## [Extracted material]

<<<<

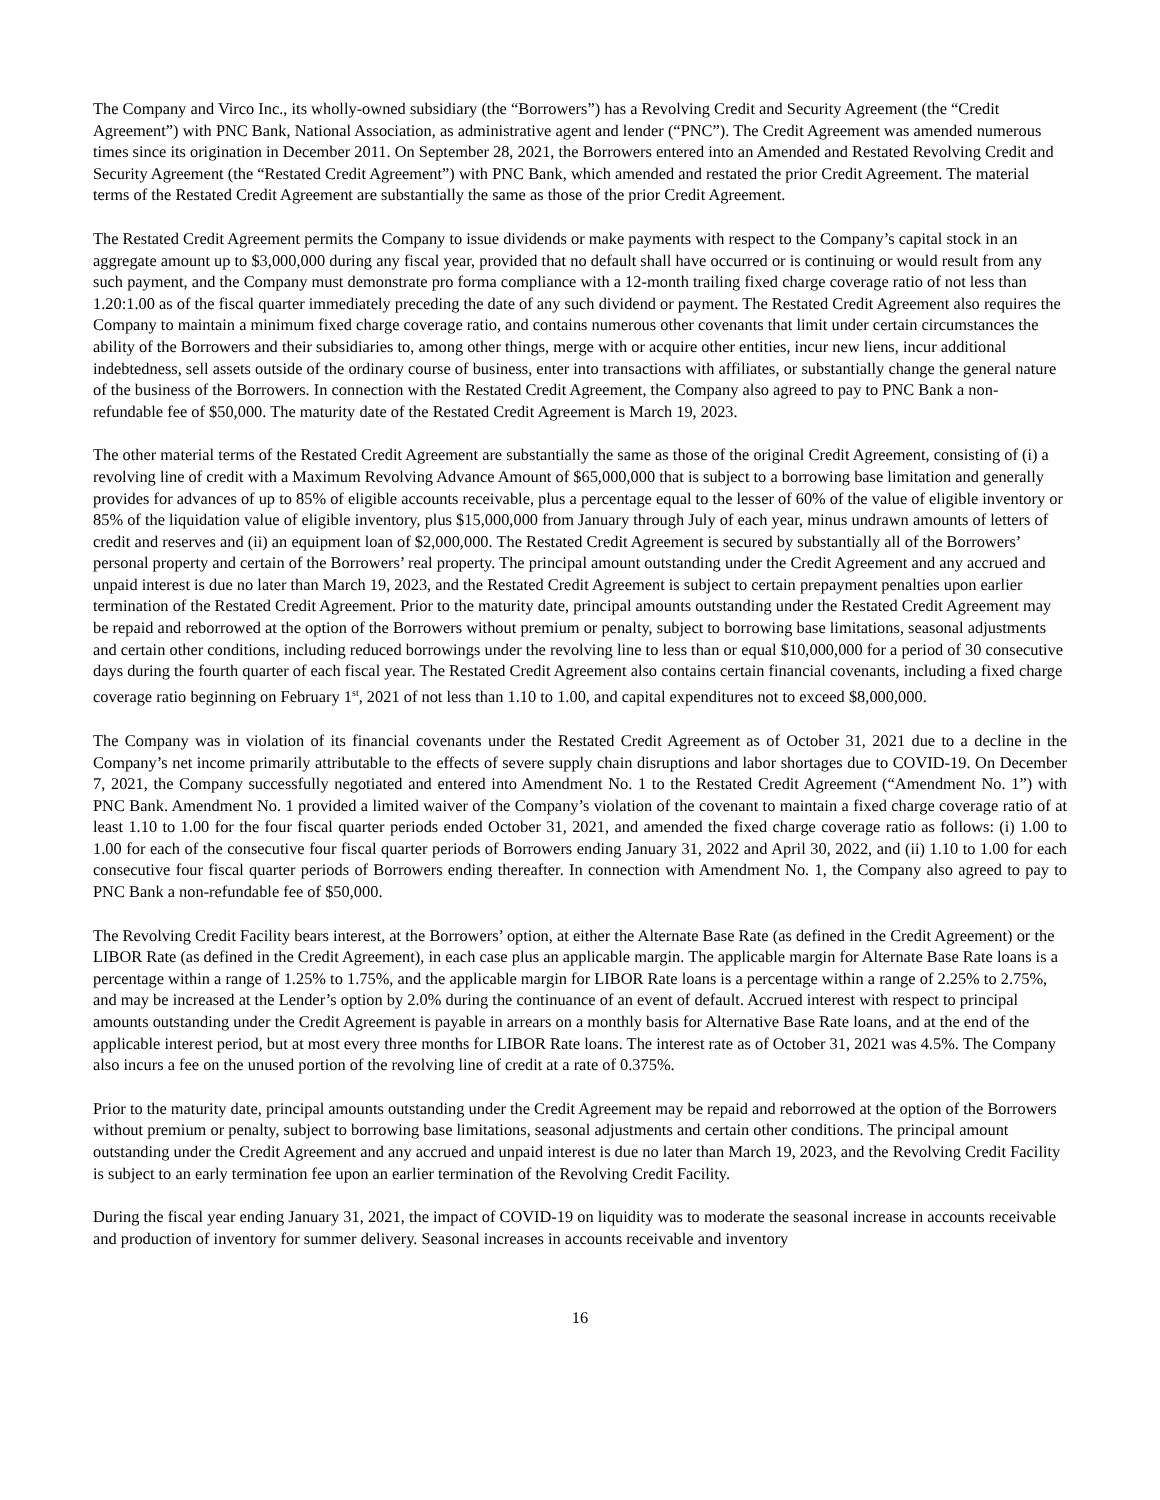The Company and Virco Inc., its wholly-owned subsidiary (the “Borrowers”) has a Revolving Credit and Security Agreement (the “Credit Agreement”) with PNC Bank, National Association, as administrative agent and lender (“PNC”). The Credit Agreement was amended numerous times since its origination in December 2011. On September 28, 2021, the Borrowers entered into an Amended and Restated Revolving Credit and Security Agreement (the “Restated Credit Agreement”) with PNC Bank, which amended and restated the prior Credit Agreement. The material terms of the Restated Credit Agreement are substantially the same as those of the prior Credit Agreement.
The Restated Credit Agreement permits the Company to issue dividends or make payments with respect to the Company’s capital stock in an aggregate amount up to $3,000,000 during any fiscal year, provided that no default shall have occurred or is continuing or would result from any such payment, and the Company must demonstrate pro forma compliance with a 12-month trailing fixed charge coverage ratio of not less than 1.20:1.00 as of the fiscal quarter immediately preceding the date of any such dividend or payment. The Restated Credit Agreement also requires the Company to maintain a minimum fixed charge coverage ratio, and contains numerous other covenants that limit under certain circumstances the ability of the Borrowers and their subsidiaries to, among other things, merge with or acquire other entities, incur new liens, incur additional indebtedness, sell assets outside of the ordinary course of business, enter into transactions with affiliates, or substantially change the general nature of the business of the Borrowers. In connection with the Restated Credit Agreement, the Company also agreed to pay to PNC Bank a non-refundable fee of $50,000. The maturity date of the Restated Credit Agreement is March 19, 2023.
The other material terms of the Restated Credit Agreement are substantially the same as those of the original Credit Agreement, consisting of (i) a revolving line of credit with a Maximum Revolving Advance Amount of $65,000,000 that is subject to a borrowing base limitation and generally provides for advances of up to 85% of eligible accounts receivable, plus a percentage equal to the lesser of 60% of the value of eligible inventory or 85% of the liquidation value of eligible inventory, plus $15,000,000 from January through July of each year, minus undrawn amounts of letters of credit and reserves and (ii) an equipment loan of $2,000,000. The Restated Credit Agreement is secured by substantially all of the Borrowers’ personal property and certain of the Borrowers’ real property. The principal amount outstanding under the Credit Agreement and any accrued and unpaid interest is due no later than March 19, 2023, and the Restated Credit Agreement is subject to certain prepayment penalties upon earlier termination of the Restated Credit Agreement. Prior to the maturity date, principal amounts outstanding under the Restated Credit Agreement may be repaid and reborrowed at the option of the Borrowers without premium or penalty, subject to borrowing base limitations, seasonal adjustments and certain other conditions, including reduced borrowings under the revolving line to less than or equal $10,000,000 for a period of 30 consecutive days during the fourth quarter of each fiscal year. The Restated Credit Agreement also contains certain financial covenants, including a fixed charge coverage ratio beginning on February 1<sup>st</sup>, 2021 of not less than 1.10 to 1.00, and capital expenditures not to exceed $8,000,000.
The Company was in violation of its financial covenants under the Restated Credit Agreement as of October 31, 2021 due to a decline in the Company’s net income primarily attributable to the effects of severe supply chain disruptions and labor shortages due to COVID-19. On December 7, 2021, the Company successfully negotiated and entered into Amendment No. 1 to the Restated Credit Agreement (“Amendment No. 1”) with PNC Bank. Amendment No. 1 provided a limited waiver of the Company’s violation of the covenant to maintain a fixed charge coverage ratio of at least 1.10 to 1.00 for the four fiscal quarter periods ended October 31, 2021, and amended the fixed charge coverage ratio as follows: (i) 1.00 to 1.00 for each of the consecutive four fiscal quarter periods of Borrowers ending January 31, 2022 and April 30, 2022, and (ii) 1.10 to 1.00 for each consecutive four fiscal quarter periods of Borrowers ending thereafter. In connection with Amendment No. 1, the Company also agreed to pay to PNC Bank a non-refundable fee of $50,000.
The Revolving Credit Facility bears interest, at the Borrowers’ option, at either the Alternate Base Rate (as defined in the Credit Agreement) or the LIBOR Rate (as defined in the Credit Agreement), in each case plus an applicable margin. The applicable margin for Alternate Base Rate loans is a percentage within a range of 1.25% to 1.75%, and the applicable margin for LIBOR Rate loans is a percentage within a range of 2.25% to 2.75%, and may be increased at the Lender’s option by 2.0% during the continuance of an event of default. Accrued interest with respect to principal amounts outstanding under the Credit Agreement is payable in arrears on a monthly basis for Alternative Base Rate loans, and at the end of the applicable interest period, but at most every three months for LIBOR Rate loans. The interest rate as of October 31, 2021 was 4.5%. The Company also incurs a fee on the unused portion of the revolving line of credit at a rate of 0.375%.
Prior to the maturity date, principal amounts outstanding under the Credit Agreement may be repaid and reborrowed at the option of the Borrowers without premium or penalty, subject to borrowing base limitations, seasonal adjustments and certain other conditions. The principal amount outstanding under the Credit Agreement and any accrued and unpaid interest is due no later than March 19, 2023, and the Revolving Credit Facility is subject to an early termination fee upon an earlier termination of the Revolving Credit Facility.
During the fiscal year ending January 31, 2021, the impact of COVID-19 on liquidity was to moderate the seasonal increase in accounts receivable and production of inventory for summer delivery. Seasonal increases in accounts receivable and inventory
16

>>>>
<<<<

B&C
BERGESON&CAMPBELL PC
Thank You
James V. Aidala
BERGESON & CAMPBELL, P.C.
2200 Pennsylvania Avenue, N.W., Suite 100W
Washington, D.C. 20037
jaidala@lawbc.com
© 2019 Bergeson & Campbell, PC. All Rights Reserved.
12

>>>>

## [Task item]
Pull each line containing the word "ending" out of the data above.

## [Answer to the exercise]
The Company was in violation of its financial covenants under the Restated Credit Agreement as of October 31, 2021 due to a decline in the Company’s net income primarily attributable to the effects of severe supply chain disruptions and labor shortages due to COVID-19. On December 7, 2021, the Company successfully negotiated and entered into Amendment No. 1 to the Restated Credit Agreement (“Amendment No. 1”) with PNC Bank. Amendment No. 1 provided a limited waiver of the Company’s violation of the covenant to maintain a fixed charge coverage ratio of at least 1.10 to 1.00 for the four fiscal quarter periods ended October 31, 2021, and amended the fixed charge coverage ratio as follows: (i) 1.00 to 1.00 for each of the consecutive four fiscal quarter periods of Borrowers ending January 31, 2022 and April 30, 2022, and (ii) 1.10 to 1.00 for each consecutive four fiscal quarter periods of Borrowers ending thereafter. In connection with Amendment No. 1, the Company also agreed to pay to PNC Bank a non-refundable fee of $50,000.
During the fiscal year ending January 31, 2021, the impact of COVID-19 on liquidity was to moderate the seasonal increase in accounts receivable and production of inventory for summer delivery. Seasonal increases in accounts receivable and inventory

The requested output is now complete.